练习
请续写下面这篇关于RNA干扰增强食管癌细胞放射敏感性的研究报道，从最后一句之后接着写。

文本段落
════════════════════
最近，河北医科大学第四医院放疗三科的研究人员的一项研究显示，RNA干扰技术可以有效地抑制食管癌细胞ECA109中53BP1基因的表达，从而增强ECA109细胞的放射敏感性。该研究发表于2012年第3期《中国癌症杂志》。

　　该研究旨在利用RNA干扰技术降低食管癌细胞ECA109细胞53BP1基因表达，观察其对放射线照射后细胞周期和放射敏感性的影响。

　　刘志坤等研究人员针对53BP1 mRNA序列，设计合成3对有效的干扰序列(siRNAl、siRNA2和siRNA3)和阴性对照序列，与载体pSIH1-H1-copGFP连接形成重组质粒，瞬时转染细胞，实时PCR(real-time PCR)和Western blot检测53BP1的表达，筛选有效干扰序列，与慢病毒包装质粒混合物共同转染293T细胞，收集病毒液，感染ECA109细胞，获得稳定转染细胞系，命名为ECA109/B，转染空载体组命名为ECA109/N。采用real-time PCR和Western blot测定53BP1在mRNA水平和蛋白水平的表达。采用MTT、流式细胞术和克隆形成实验检测RNA干扰53BP1基因对ECA109细胞放射敏感性的影响。
════════════════════
数据集
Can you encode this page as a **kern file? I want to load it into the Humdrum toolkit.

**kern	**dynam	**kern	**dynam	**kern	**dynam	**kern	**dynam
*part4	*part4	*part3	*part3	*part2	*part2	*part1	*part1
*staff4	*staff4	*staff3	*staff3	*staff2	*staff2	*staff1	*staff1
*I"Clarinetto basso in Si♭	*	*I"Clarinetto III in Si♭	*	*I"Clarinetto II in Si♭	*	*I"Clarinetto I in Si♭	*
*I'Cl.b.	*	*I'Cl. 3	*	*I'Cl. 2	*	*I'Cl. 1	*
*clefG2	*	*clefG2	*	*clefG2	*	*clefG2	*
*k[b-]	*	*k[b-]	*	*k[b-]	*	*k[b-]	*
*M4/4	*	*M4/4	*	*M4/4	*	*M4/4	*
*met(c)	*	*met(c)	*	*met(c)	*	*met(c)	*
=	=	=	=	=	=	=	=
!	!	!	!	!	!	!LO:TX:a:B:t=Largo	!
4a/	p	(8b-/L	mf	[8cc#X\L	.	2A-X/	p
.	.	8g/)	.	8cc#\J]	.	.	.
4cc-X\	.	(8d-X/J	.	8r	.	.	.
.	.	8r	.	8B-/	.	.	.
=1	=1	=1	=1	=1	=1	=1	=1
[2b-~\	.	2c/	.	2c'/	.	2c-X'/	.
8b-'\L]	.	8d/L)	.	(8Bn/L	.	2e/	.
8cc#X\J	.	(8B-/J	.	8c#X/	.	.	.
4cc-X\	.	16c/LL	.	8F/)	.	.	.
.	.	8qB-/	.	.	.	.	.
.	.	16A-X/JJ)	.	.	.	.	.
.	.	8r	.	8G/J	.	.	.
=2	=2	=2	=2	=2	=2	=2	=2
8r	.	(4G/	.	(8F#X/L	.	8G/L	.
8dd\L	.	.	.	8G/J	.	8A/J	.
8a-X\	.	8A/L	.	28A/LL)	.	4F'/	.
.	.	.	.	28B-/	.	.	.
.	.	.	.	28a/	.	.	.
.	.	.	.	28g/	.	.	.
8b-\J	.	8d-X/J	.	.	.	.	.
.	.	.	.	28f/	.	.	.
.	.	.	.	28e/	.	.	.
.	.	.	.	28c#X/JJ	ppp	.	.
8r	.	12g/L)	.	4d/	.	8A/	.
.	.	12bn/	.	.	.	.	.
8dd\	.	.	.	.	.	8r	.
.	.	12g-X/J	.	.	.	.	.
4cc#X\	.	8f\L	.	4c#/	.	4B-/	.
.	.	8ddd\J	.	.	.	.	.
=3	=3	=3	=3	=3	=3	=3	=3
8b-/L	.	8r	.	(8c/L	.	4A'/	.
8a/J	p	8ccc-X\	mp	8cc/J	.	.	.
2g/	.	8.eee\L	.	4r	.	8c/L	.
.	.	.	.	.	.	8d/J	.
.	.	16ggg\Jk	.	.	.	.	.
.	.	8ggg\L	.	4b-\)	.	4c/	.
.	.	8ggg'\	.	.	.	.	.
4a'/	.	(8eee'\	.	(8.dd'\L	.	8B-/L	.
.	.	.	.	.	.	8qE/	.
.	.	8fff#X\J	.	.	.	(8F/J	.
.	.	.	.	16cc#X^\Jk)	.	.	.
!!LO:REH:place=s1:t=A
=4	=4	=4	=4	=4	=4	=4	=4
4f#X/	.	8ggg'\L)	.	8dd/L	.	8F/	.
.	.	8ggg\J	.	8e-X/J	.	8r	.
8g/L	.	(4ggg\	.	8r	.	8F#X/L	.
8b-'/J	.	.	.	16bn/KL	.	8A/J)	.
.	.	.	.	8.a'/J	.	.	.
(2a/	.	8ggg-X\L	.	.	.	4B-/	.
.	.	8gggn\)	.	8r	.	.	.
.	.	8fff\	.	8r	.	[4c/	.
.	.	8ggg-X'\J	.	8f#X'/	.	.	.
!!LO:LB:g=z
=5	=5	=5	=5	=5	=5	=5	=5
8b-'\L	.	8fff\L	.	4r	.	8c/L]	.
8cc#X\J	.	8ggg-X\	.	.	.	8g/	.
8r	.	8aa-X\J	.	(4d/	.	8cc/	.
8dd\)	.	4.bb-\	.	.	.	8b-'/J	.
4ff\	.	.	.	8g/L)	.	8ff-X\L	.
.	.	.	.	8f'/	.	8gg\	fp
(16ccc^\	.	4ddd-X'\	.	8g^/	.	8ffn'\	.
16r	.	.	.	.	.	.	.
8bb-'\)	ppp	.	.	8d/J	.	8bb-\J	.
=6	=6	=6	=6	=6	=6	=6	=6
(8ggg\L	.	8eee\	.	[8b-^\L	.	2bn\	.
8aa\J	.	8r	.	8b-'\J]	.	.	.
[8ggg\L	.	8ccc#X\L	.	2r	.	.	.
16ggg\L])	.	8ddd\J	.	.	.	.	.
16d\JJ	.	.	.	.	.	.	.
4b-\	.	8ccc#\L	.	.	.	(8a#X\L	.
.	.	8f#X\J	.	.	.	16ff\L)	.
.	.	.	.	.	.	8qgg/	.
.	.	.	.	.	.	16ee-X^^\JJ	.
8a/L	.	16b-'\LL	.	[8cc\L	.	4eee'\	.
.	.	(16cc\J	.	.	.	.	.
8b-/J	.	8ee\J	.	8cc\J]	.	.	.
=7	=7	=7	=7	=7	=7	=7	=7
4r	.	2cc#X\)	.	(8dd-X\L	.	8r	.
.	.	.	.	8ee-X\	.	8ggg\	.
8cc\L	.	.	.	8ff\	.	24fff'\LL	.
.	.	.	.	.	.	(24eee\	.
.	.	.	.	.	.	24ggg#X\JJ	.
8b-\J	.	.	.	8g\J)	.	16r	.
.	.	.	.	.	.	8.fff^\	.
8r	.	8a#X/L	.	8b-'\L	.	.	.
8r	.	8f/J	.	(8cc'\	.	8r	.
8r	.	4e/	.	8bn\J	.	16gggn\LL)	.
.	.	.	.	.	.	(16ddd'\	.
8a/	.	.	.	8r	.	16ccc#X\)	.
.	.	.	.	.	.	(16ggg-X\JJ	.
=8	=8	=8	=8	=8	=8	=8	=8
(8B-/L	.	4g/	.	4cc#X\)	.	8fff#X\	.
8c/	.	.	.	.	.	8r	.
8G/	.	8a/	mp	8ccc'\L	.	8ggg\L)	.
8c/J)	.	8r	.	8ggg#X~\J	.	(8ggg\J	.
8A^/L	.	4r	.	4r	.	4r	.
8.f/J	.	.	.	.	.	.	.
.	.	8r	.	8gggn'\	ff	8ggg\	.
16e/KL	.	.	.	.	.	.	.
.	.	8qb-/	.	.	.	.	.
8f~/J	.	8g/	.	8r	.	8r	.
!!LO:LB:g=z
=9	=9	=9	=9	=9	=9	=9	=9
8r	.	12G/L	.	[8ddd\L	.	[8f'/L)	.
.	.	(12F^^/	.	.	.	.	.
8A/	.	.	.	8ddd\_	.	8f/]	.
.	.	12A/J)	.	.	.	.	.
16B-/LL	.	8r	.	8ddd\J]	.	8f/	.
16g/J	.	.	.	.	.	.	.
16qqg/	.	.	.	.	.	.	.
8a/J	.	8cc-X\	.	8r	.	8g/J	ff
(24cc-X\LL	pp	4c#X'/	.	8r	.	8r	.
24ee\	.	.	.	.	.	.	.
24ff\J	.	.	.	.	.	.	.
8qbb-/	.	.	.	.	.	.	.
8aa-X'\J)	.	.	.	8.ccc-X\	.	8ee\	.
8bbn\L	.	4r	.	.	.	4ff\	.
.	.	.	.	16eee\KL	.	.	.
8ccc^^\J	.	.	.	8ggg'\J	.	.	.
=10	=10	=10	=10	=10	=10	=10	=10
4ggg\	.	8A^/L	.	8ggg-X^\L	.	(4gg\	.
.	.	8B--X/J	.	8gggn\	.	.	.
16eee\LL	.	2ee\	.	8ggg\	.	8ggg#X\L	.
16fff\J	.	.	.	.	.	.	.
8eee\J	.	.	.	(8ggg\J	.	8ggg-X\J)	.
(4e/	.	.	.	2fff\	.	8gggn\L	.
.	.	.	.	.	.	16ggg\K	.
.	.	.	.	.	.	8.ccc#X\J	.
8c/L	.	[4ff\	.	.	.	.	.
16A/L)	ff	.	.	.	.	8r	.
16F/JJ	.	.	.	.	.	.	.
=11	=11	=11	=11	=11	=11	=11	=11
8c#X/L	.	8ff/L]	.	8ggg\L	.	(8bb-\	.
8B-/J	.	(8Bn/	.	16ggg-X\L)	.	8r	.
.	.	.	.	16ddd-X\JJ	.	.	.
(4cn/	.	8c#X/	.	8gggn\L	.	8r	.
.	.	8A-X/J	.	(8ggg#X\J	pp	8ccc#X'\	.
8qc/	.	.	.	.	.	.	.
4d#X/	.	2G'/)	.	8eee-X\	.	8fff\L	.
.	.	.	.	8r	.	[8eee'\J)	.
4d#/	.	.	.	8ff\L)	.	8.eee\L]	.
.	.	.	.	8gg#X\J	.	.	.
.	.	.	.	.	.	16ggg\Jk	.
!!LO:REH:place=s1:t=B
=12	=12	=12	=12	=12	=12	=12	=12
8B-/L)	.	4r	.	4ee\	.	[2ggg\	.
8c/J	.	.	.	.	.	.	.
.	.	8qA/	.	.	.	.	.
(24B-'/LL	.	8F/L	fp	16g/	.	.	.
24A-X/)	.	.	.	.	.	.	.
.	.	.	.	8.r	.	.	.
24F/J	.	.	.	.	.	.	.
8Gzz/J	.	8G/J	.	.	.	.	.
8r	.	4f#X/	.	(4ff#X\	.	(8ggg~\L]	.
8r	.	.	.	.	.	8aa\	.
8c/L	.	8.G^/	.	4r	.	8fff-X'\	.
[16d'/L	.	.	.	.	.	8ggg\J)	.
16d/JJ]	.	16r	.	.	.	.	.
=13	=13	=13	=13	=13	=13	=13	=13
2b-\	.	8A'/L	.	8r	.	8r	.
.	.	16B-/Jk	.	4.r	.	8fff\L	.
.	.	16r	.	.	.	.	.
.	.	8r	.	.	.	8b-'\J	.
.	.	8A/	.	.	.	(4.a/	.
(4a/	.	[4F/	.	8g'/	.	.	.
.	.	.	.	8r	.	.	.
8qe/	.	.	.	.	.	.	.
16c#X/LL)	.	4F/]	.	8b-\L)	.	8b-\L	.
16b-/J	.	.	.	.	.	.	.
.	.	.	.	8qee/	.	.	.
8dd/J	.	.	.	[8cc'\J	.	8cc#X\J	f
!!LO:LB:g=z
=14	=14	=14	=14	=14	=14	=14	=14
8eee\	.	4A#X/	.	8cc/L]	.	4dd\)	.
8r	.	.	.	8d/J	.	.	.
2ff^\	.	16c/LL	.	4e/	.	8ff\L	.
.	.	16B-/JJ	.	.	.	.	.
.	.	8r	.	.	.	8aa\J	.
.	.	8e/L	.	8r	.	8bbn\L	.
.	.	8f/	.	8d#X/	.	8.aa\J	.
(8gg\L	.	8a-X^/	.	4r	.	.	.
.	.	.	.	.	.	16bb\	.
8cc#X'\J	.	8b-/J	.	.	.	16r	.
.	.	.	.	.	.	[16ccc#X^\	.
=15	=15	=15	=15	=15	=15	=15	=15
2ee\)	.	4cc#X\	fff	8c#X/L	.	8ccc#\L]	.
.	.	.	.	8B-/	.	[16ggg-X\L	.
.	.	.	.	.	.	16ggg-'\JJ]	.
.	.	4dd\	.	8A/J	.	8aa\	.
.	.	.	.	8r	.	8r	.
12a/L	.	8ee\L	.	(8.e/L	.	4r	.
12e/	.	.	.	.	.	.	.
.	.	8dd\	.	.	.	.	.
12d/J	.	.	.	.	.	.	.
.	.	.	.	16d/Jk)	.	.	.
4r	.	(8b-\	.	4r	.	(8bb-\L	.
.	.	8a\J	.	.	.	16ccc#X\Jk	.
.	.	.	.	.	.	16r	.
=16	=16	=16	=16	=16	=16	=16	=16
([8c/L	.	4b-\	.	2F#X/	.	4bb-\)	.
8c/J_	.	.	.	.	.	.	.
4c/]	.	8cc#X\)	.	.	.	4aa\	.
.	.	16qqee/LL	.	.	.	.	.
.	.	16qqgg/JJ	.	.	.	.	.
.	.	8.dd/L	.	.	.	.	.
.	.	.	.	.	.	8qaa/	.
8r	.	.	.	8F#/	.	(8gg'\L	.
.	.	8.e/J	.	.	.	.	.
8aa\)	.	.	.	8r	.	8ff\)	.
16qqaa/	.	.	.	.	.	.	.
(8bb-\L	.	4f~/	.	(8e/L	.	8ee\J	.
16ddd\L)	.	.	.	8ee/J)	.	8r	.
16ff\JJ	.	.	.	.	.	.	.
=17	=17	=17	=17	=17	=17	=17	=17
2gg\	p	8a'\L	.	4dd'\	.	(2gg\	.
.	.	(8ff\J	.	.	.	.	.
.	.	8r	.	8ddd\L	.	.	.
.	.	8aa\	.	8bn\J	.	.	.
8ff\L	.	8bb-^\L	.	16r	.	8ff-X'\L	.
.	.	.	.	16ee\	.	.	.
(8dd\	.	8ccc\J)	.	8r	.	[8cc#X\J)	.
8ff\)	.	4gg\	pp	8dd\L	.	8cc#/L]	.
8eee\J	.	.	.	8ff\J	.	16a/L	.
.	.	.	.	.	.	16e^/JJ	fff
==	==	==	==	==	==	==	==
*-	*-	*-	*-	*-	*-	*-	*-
════════════════════
练习结果
　　结果，成功构建p53BP1-shRNA质粒，3对干扰序列对人53BP1基因的表达在mRNA和蛋白水平显著低于阴性对照组和空白对照组，尤以siRNA1组效果最明显，取干扰效果最好的siRNA1，利用慢病毒包装系统，共同转染293T细胞，收集病毒液，感染ECA109细胞，荧光显微镜下挑取阳性克隆，扩大培养，获得稳定转染细胞株ECA109/B，53BP1基因在mRNA和蛋白表达水平亦低于对照组；MTT结果表明53BP1低表达对细胞的增殖无明显影响，用流式细胞术分析显示5 Gy射线照射后，ECA109/B的G2/M期比例明显低于阴性对照组和空白对照组；克隆形成实验的结果显示ECA109、ECA109/N、ECA109/B细胞的D0值分别为3.06、2.90和2.07 Gy；SF2值分别为0.91、0.89和0.79；Dq值分别为1.59、1.47和1.21，可见ECA109/N、ECA109放射敏感性未见明显差异，而ECA109/B细胞的放射敏感性高于ECA109/N、ECA109。